▶ **WHAT THE TASK ASKS**
Go line by line through the listing below and copy those that hold "const".

+++

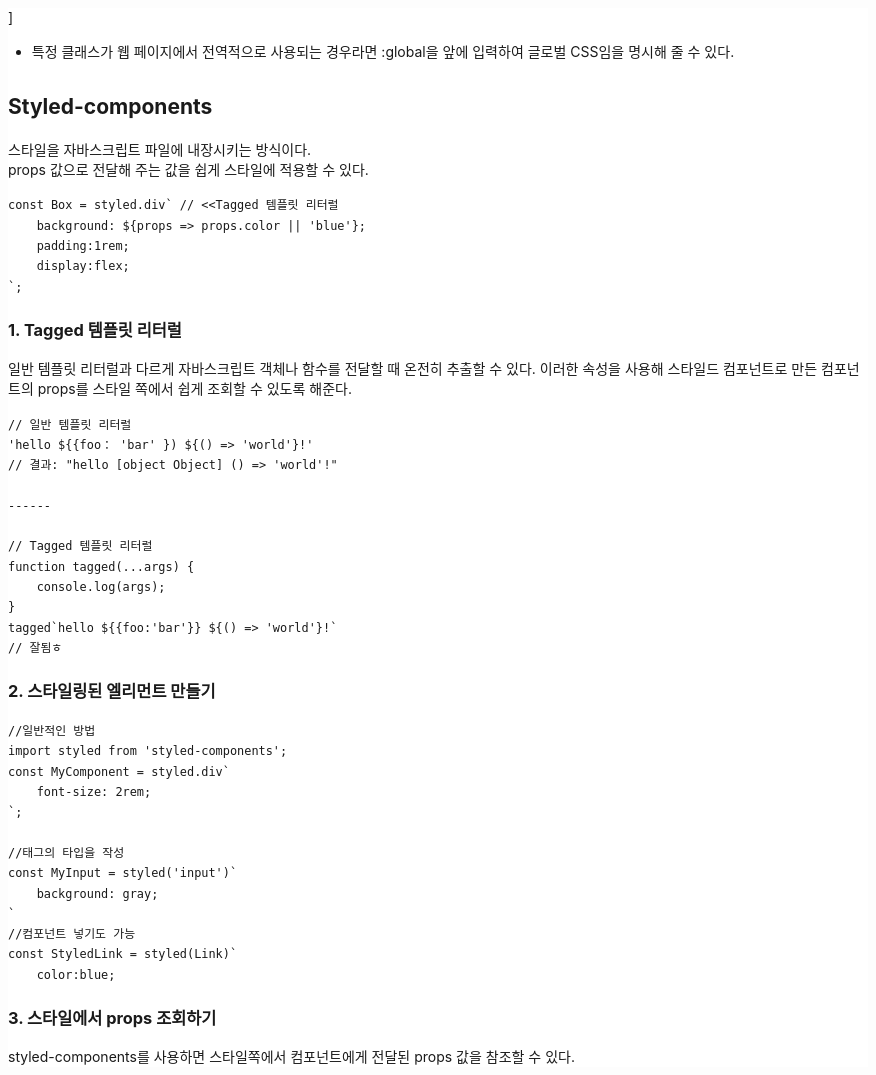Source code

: ]

- 특정 클래스가 웹 페이지에서 전역적으로 사용되는 경우라면 :global을 앞에 입력하여 글로벌 CSS임을 명시해 줄 수 있다.

## Styled-components
스타일을 자바스크립트 파일에 내장시키는 방식이다.<br/>
props 값으로 전달해 주는 값을 쉽게 스타일에 적용할 수 있다.
```
const Box = styled.div` // <<Tagged 템플릿 리터럴
    background: ${props => props.color || 'blue'};
    padding:1rem;
    display:flex;
`;
```
### 1. Tagged 템플릿 리터럴
일반 템플릿 리터럴과 다르게 자바스크립트 객체나 함수를 전달할 때 온전히 추출할 수 있다.
이러한 속성을 사용해 스타일드 컴포넌트로 만든 컴포넌트의 props를 스타일 쪽에서 쉽게 조회할 수 있도록 해준다.
```
// 일반 템플릿 리터럴
'hello ${{foo： 'bar' }) ${() => 'world'}!'
// 결과: "hello [object Object] () => 'world'!"

------

// Tagged 템플릿 리터럴
function tagged(...args) {
	console.log(args);
}
tagged`hello ${{foo:'bar'}} ${() => 'world'}!`
// 잘됨ㅎ
```

### 2. 스타일링된 엘리먼트 만들기
```
//일반적인 방법 
import styled from 'styled-components';
const MyComponent = styled.div`
	font-size: 2rem;
`;

//태그의 타입을 작성
const MyInput = styled('input')`
	background: gray;
`
//컴포넌트 넣기도 가능 
const StyledLink = styled(Link)`
	color:blue;

```
### 3. 스타일에서 props 조회하기
styled-components를 사용하면 스타일쪽에서 컴포넌트에게 전달된 props 값을 참조할 수 있다.
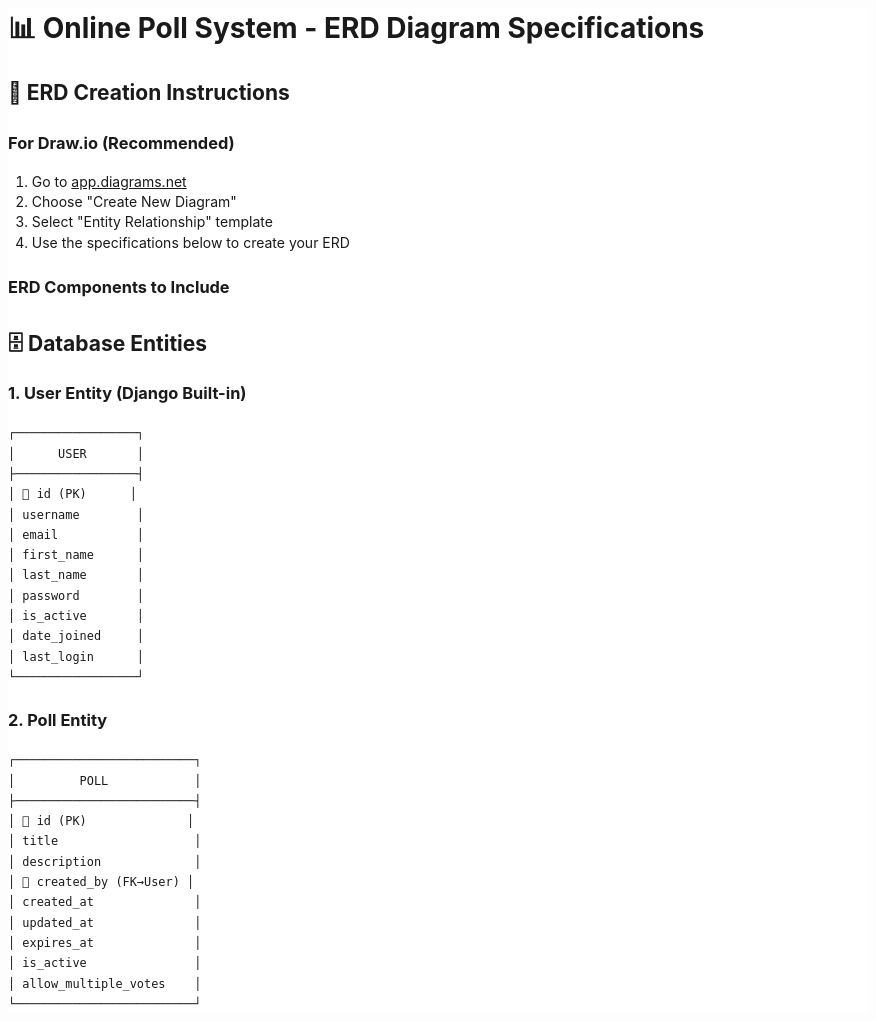 # 📊 Online Poll System - ERD Diagram Specifications

## 🎯 ERD Creation Instructions

### **For Draw.io (Recommended)**
1. Go to [app.diagrams.net](https://app.diagrams.net)
2. Choose "Create New Diagram"
3. Select "Entity Relationship" template
4. Use the specifications below to create your ERD

### **ERD Components to Include**

## 🗄️ Database Entities

### **1. User Entity (Django Built-in)**
```
┌─────────────────┐
│      USER       │
├─────────────────┤
│ 🔑 id (PK)      │
│ username        │
│ email           │
│ first_name      │
│ last_name       │
│ password        │
│ is_active       │
│ date_joined     │
│ last_login      │
└─────────────────┘
```

### **2. Poll Entity**
```
┌─────────────────────────┐
│         POLL            │
├─────────────────────────┤
│ 🔑 id (PK)              │
│ title                   │
│ description             │
│ 🔗 created_by (FK→User) │
│ created_at              │
│ updated_at              │
│ expires_at              │
│ is_active               │
│ allow_multiple_votes    │
└─────────────────────────┘
```
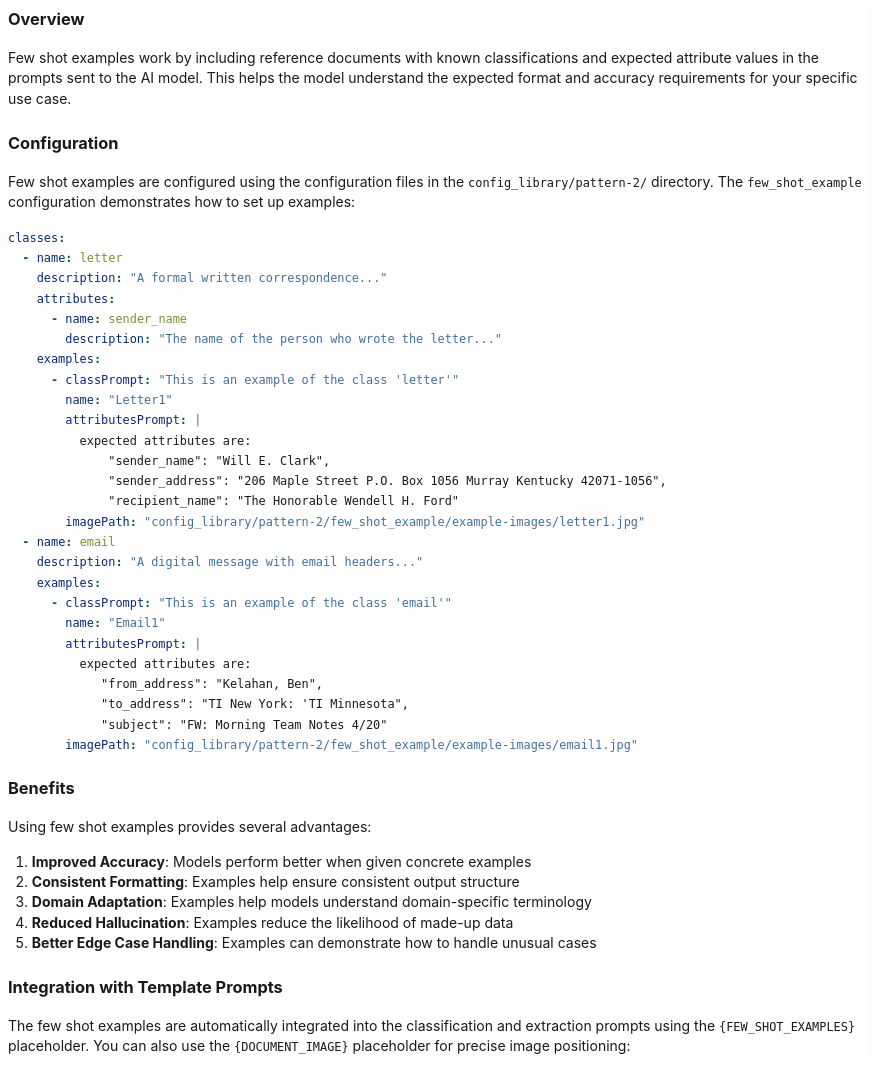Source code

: ### Overview

Few shot examples work by including reference documents with known classifications and expected attribute values in the prompts sent to the AI model. This helps the model understand the expected format and accuracy requirements for your specific use case.

### Configuration

Few shot examples are configured using the configuration files in the `config_library/pattern-2/` directory. The `few_shot_example` configuration demonstrates how to set up examples:

```yaml
classes:
  - name: letter
    description: "A formal written correspondence..."
    attributes:
      - name: sender_name
        description: "The name of the person who wrote the letter..."
    examples:
      - classPrompt: "This is an example of the class 'letter'"
        name: "Letter1"
        attributesPrompt: |
          expected attributes are:
              "sender_name": "Will E. Clark",
              "sender_address": "206 Maple Street P.O. Box 1056 Murray Kentucky 42071-1056",
              "recipient_name": "The Honorable Wendell H. Ford"
        imagePath: "config_library/pattern-2/few_shot_example/example-images/letter1.jpg"
  - name: email
    description: "A digital message with email headers..."
    examples:
      - classPrompt: "This is an example of the class 'email'"
        name: "Email1"
        attributesPrompt: |
          expected attributes are: 
             "from_address": "Kelahan, Ben",
             "to_address": "TI New York: 'TI Minnesota",
             "subject": "FW: Morning Team Notes 4/20"
        imagePath: "config_library/pattern-2/few_shot_example/example-images/email1.jpg"
```

### Benefits

Using few shot examples provides several advantages:

1. **Improved Accuracy**: Models perform better when given concrete examples
2. **Consistent Formatting**: Examples help ensure consistent output structure  
3. **Domain Adaptation**: Examples help models understand domain-specific terminology
4. **Reduced Hallucination**: Examples reduce the likelihood of made-up data
5. **Better Edge Case Handling**: Examples can demonstrate how to handle unusual cases

### Integration with Template Prompts

The few shot examples are automatically integrated into the classification and extraction prompts using the `{FEW_SHOT_EXAMPLES}` placeholder. You can also use the `{DOCUMENT_IMAGE}` placeholder for precise image positioning:
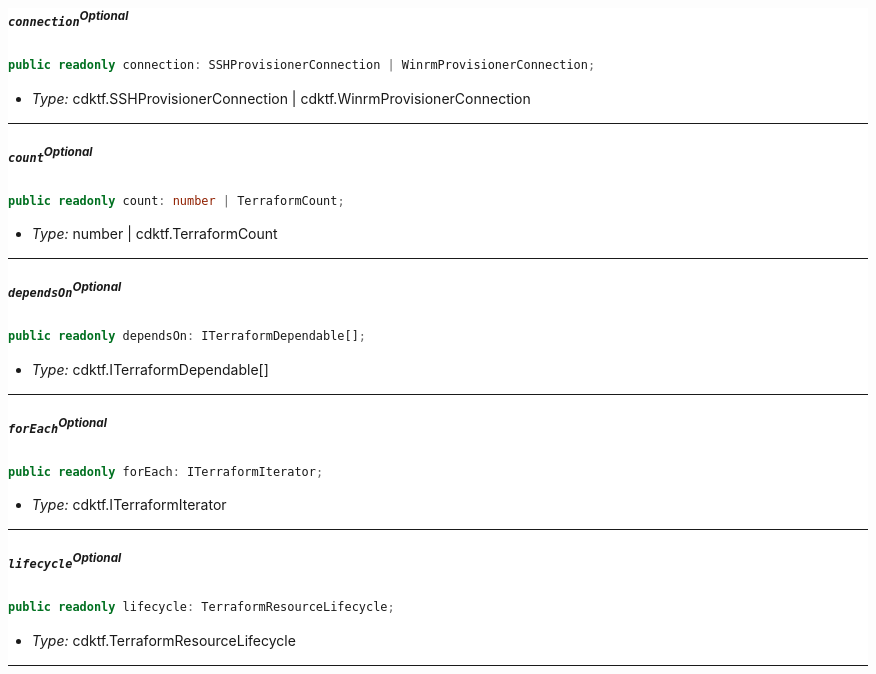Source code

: 
##### `connection`<sup>Optional</sup> <a name="connection" id="@cdktf/aws-cdk.cloudwatchEventApiDestination.CloudwatchEventApiDestinationConfig.property.connection"></a>

```typescript
public readonly connection: SSHProvisionerConnection | WinrmProvisionerConnection;
```

- *Type:* cdktf.SSHProvisionerConnection | cdktf.WinrmProvisionerConnection

---

##### `count`<sup>Optional</sup> <a name="count" id="@cdktf/aws-cdk.cloudwatchEventApiDestination.CloudwatchEventApiDestinationConfig.property.count"></a>

```typescript
public readonly count: number | TerraformCount;
```

- *Type:* number | cdktf.TerraformCount

---

##### `dependsOn`<sup>Optional</sup> <a name="dependsOn" id="@cdktf/aws-cdk.cloudwatchEventApiDestination.CloudwatchEventApiDestinationConfig.property.dependsOn"></a>

```typescript
public readonly dependsOn: ITerraformDependable[];
```

- *Type:* cdktf.ITerraformDependable[]

---

##### `forEach`<sup>Optional</sup> <a name="forEach" id="@cdktf/aws-cdk.cloudwatchEventApiDestination.CloudwatchEventApiDestinationConfig.property.forEach"></a>

```typescript
public readonly forEach: ITerraformIterator;
```

- *Type:* cdktf.ITerraformIterator

---

##### `lifecycle`<sup>Optional</sup> <a name="lifecycle" id="@cdktf/aws-cdk.cloudwatchEventApiDestination.CloudwatchEventApiDestinationConfig.property.lifecycle"></a>

```typescript
public readonly lifecycle: TerraformResourceLifecycle;
```

- *Type:* cdktf.TerraformResourceLifecycle

---
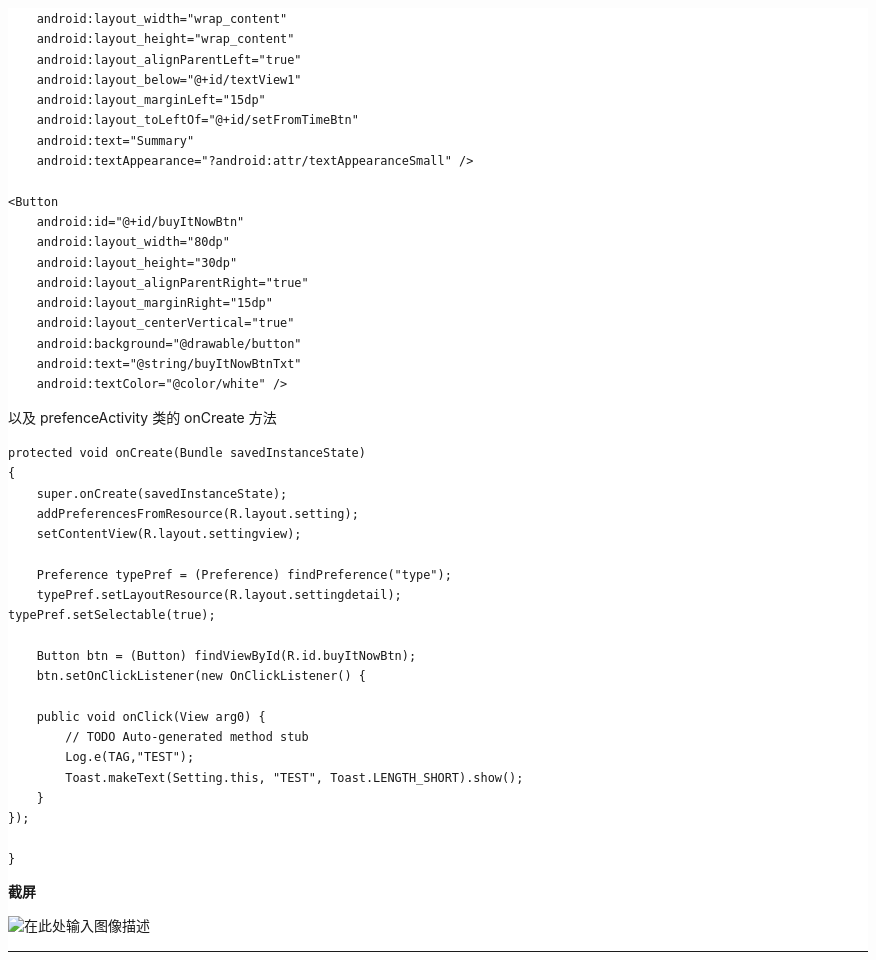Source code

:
```
    android:layout_width="wrap_content"
    android:layout_height="wrap_content"
    android:layout_alignParentLeft="true"
    android:layout_below="@+id/textView1"
    android:layout_marginLeft="15dp"
    android:layout_toLeftOf="@+id/setFromTimeBtn"
    android:text="Summary"
    android:textAppearance="?android:attr/textAppearanceSmall" />

<Button
    android:id="@+id/buyItNowBtn"
    android:layout_width="80dp"
    android:layout_height="30dp"
    android:layout_alignParentRight="true"
    android:layout_marginRight="15dp"
    android:layout_centerVertical="true"
    android:background="@drawable/button"
    android:text="@string/buyItNowBtnTxt"
    android:textColor="@color/white" /> 
```

以及 prefenceActivity 类的 onCreate 方法

```
protected void onCreate(Bundle savedInstanceState)
{
    super.onCreate(savedInstanceState);
    addPreferencesFromResource(R.layout.setting);
    setContentView(R.layout.settingview);

    Preference typePref = (Preference) findPreference("type");
    typePref.setLayoutResource(R.layout.settingdetail);
typePref.setSelectable(true);

    Button btn = (Button) findViewById(R.id.buyItNowBtn);
    btn.setOnClickListener(new OnClickListener() {

    public void onClick(View arg0) {
        // TODO Auto-generated method stub
        Log.e(TAG,"TEST");
        Toast.makeText(Setting.this, "TEST", Toast.LENGTH_SHORT).show();
    }
});

} 
```

**截屏**

![在此处输入图像描述](../Images/ffad3756615d91df39c75cc37033a62b.png)

* * *
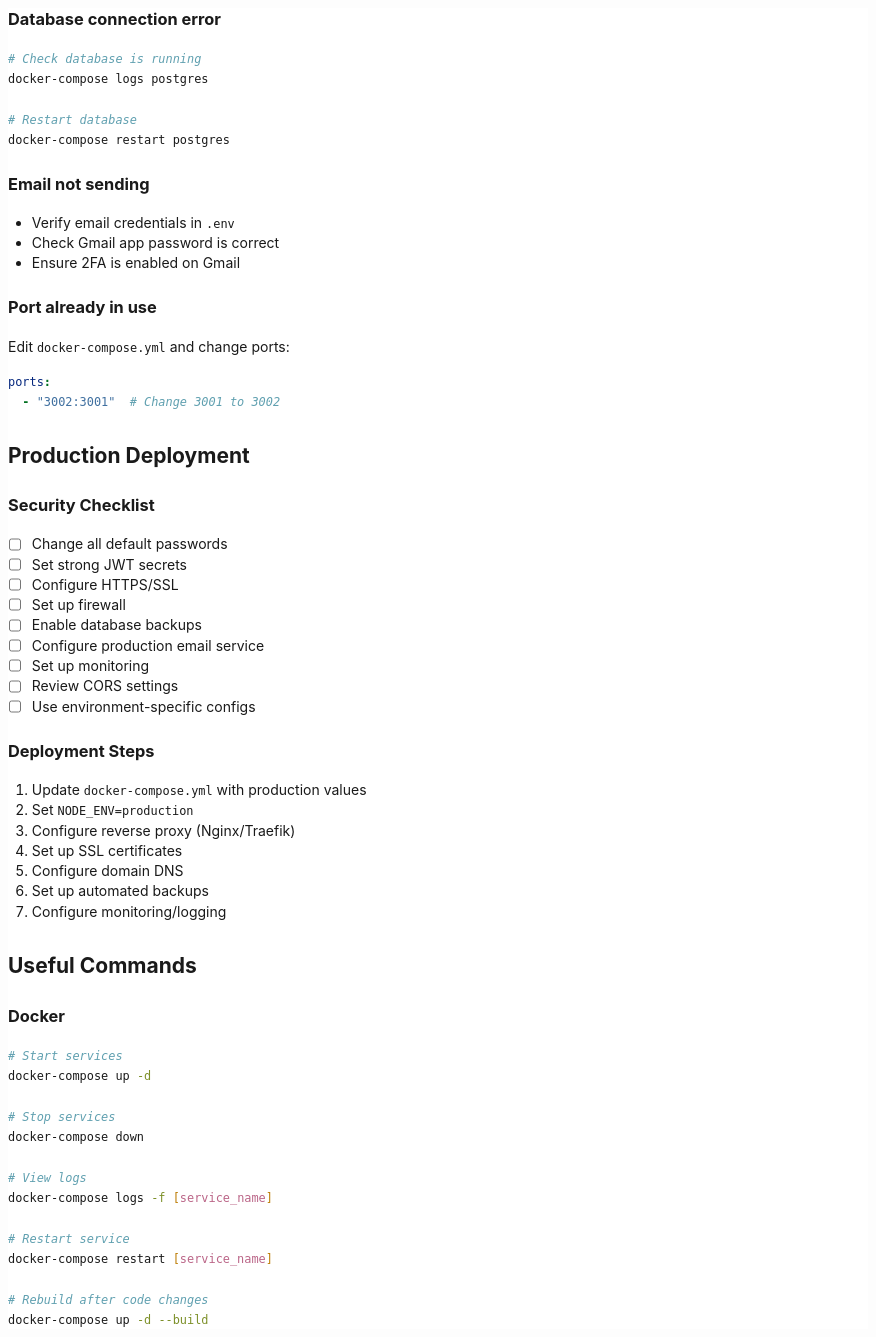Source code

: ### Database connection error
```bash
# Check database is running
docker-compose logs postgres

# Restart database
docker-compose restart postgres
```

### Email not sending
- Verify email credentials in `.env`
- Check Gmail app password is correct
- Ensure 2FA is enabled on Gmail

### Port already in use
Edit `docker-compose.yml` and change ports:
```yaml
ports:
  - "3002:3001"  # Change 3001 to 3002
```

## Production Deployment

### Security Checklist
- [ ] Change all default passwords
- [ ] Set strong JWT secrets
- [ ] Configure HTTPS/SSL
- [ ] Set up firewall
- [ ] Enable database backups
- [ ] Configure production email service
- [ ] Set up monitoring
- [ ] Review CORS settings
- [ ] Use environment-specific configs

### Deployment Steps
1. Update `docker-compose.yml` with production values
2. Set `NODE_ENV=production`
3. Configure reverse proxy (Nginx/Traefik)
4. Set up SSL certificates
5. Configure domain DNS
6. Set up automated backups
7. Configure monitoring/logging

## Useful Commands

### Docker
```bash
# Start services
docker-compose up -d

# Stop services
docker-compose down

# View logs
docker-compose logs -f [service_name]

# Restart service
docker-compose restart [service_name]

# Rebuild after code changes
docker-compose up -d --build
```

+++

▶ **ANSWER SPACE**
const Box = styled.div` // <<Tagged 템플릿 리터럴
const MyComponent = styled.div`
const MyInput = styled('input')`
const StyledLink = styled(Link)`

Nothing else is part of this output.